Aug 11 12:17:25 webserver kernel: [362262.911207] RIP [<0000000000000000>]
Aug 11 12:17:25 webserver kernel: [362262.911207] RSP <ffff810039d3be50>
Aug 11 12:17:25 webserver kernel: [362262.911207] CR2: 0000000000000000
Aug 11 12:17:25 webserver kernel: [362262.922814] ---[ end trace a9bbc159d44ae3c5 ]---
|
Whether this is due to the 32 bit nptd I have no idea. Thereafter the system has seldom been alive more than 6 hours. There are no more errors; it just stops working. The only sign that the system has crashed is that the system is madly pinging the adsl router that it is connected to.
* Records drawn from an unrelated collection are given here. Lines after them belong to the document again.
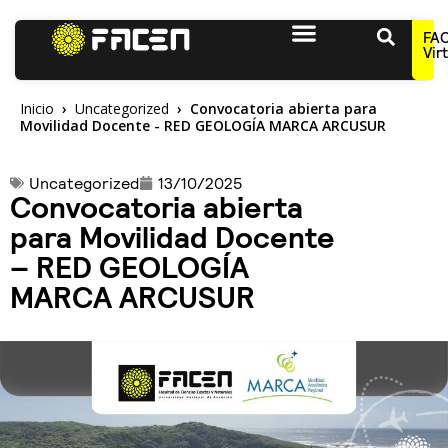
FA
Vir
Inicio
Uncategorized
Convocatoria abierta para
Movilidad Docente - RED GEOLOGÍA MARCA ARCUSUR
Uncategorized
13/10/2025
Convocatoria abierta
para Movilidad Docente
– RED GEOLOGÍA
MARCA ARCUSUR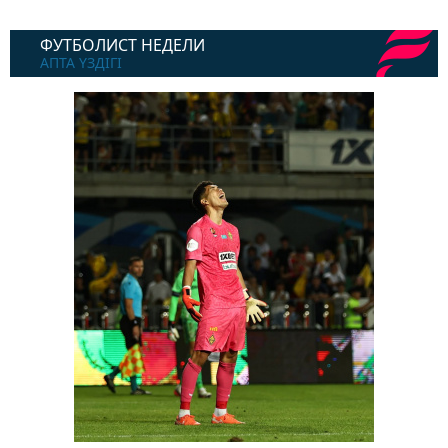
ФУТБОЛИСТ НЕДЕЛИ
АПТА ҮЗДІГІ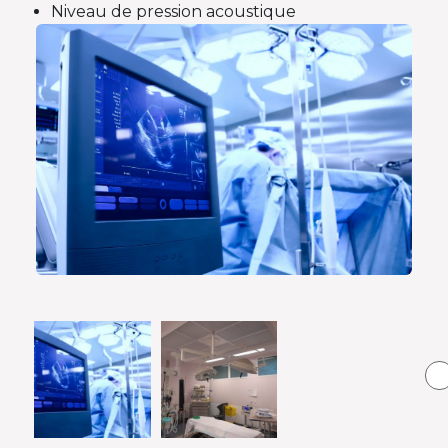
Niveau de pression acoustique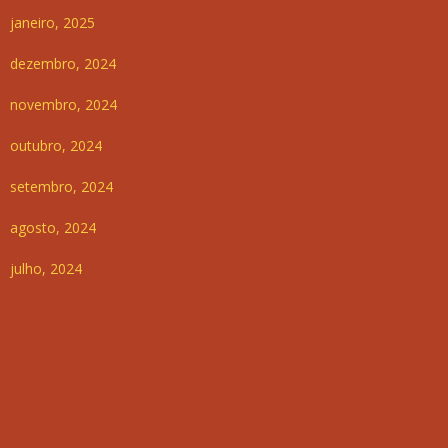
janeiro, 2025
dezembro, 2024
novembro, 2024
outubro, 2024
setembro, 2024
agosto, 2024
julho, 2024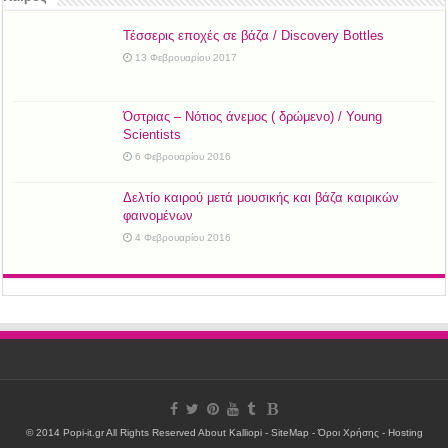
Τέσσερις εποχές σε βάζα / Discovery Bottles
13 Φεβρουαρίου 2017
Όστριας – Νότιος άνεμος ( δρώμενο) / Young
Scientists
6 Φεβρουαρίου 2016
Δελτίο καιρού μετά μουσικής και βάζα καιρικών
φαινομένων
4 Φεβρουαρίου 2016
© 2014 Popi-it.gr All Rights Reserved
About Kalliopi
-
SiteMap
-
Όροι Χρήσης
- Hosting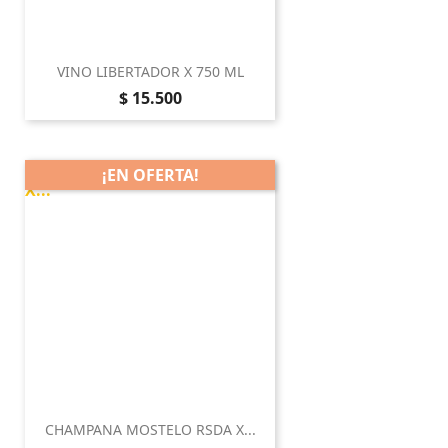
VINO LIBERTADOR X 750 ML
Precio
$ 15.500
¡EN OFERTA!
CHAMPANA MOSTELO RSDA X...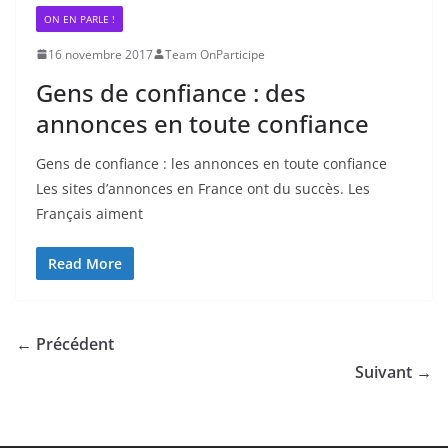
ON EN PARLE !
16 novembre 2017
Team OnParticipe
Gens de confiance : des
annonces en toute confiance
Gens de confiance : les annonces en toute confiance
Les sites d’annonces en France ont du succès. Les
Français aiment
Read More
← Précédent
Suivant →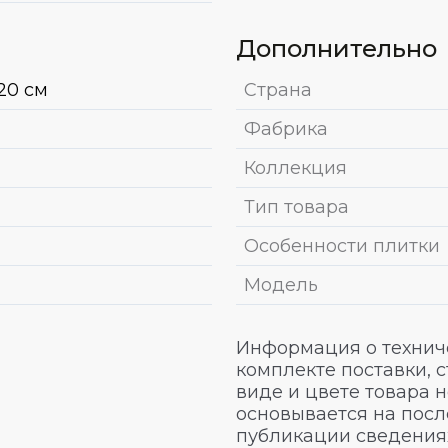
Дополнительно
20 см
Страна
Фабрика
Коллекция
Тип товара
Особенности плитки
Модель
Информация о техниче
комплекте поставки, 
виде и цвете товара 
основывается на посл
публикации сведениях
The other peculiar thing is that iptables limit module is coming up as an error;
Quote:
Aug 15 22:15:25 webserver kernel: ip_tables: limit match: invalid size 40 != 28
|
According to one of the firewall authors this is an error (32 bit) in the kernel module.
Have now reverted to using a 686 kernel which has been running 12 hours with no problems.
A Google search indicates that most people having problems are using debian or ubuntu. Is this a problem specifically related to our kernels?